Maritime authorities hope they will know soon who was at fault when a mystery ship rammed a yacht off Northland in November.
The ship disappeared without answering mayday calls after the Swedish yacht Mica was rammed 30 nautical miles northeast of Cape Reinga on November 9.
The yacht sank quickly and owner Alf Jaselius, 52, drifted in a liferaft in heavy seas for several hours before he was rescued by a Russian ship.
The Maritime Safety Authority has refused to name the ship and says until the crew can be interviewed it cannot establish if the ship did anything wrong.
Authority director Russell Kilvington said within a day or two of the ramming that there was a good chance the ship had no idea it had hit the yacht.

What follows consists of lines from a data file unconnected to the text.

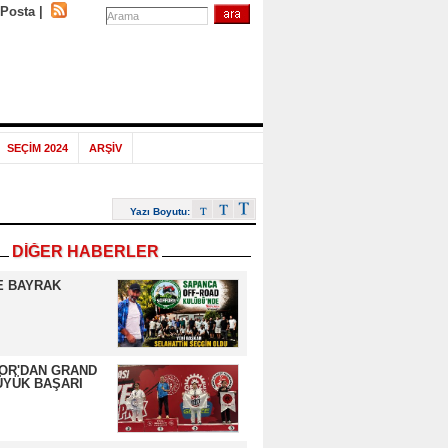
-Posta
|
SEÇİM 2024
ARŞİV
Yazı Boyutu:
DİĞER HABERLER
E BAYRAK
OR'DAN GRAND
ÜYÜK BAŞARI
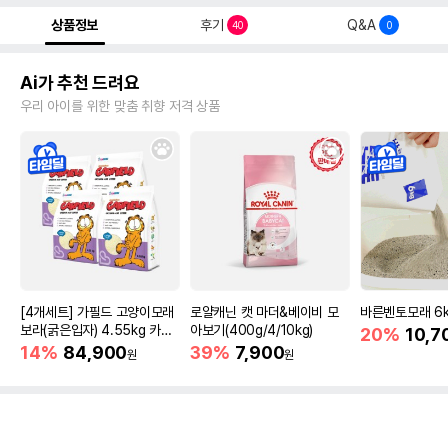
상품정보
후기
Q&A
40
0
Ai가 추천 드려요
우리 아이를 위한 맞춤 취향 저격 상품
[4개세트] 가필드 고양이모래
로얄캐닌 캣 마더&베이비 모
바른벤토모래 6
보라(굵은입자) 4.55kg 카사
아보기(400g/4/10kg)
20%
10,7
바모래
14%
84,900
39%
7,900
원
원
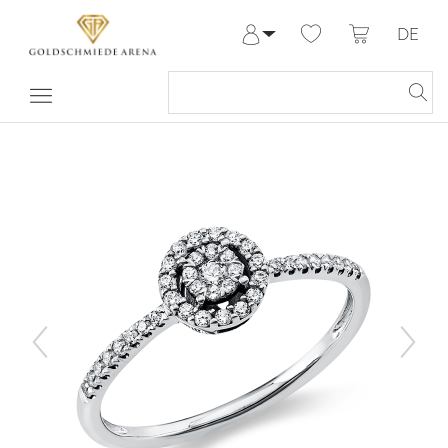
DE
Anmelden
Registrieren
Meine Bestellungen
Hilfe & Kontakt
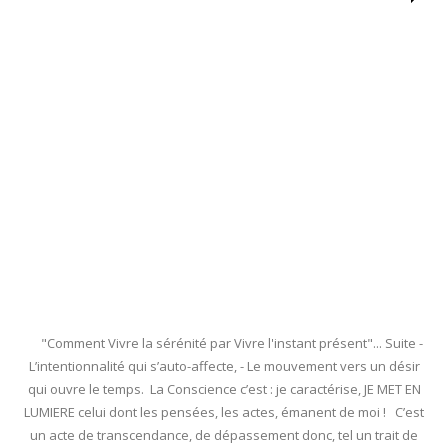
"Comment Vivre la sérénité par Vivre l'instant présent"... Suite -
L’intentionnalité qui s’auto-affecte, - Le mouvement vers un désir
qui ouvre le temps. La Conscience c’est : je caractérise, JE MET EN
LUMIERE celui dont les pensées, les actes, émanent de moi ! C’est
un acte de transcendance, de dépassement donc, tel un trait de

But he said it was puzzling that it had not answered Mica's mayday calls.
Yesterday Mr Kilvington said the incident was in international waters and although the authority investigation had no legal mandate, it hoped to know more soon.
"It is still on the boil."
Asked if he was confident the captain or crew would be charged over the incident, Mr Kilvington said: "We believe we will able to get more information about the ship and from the people on board the ship.
"The investigation is continuing. We are not letting it drop and we believe that we will be able to get more information in due course.
"It is outside our waters and we have got to push and pressure and cajole people and we are having some success there so I am reasonably confident.
"Until the people have been interviewed we are not sure there is necessarily a case to answer.
"We are not throwing guilt at anybody but we do need to know exactly what has happened."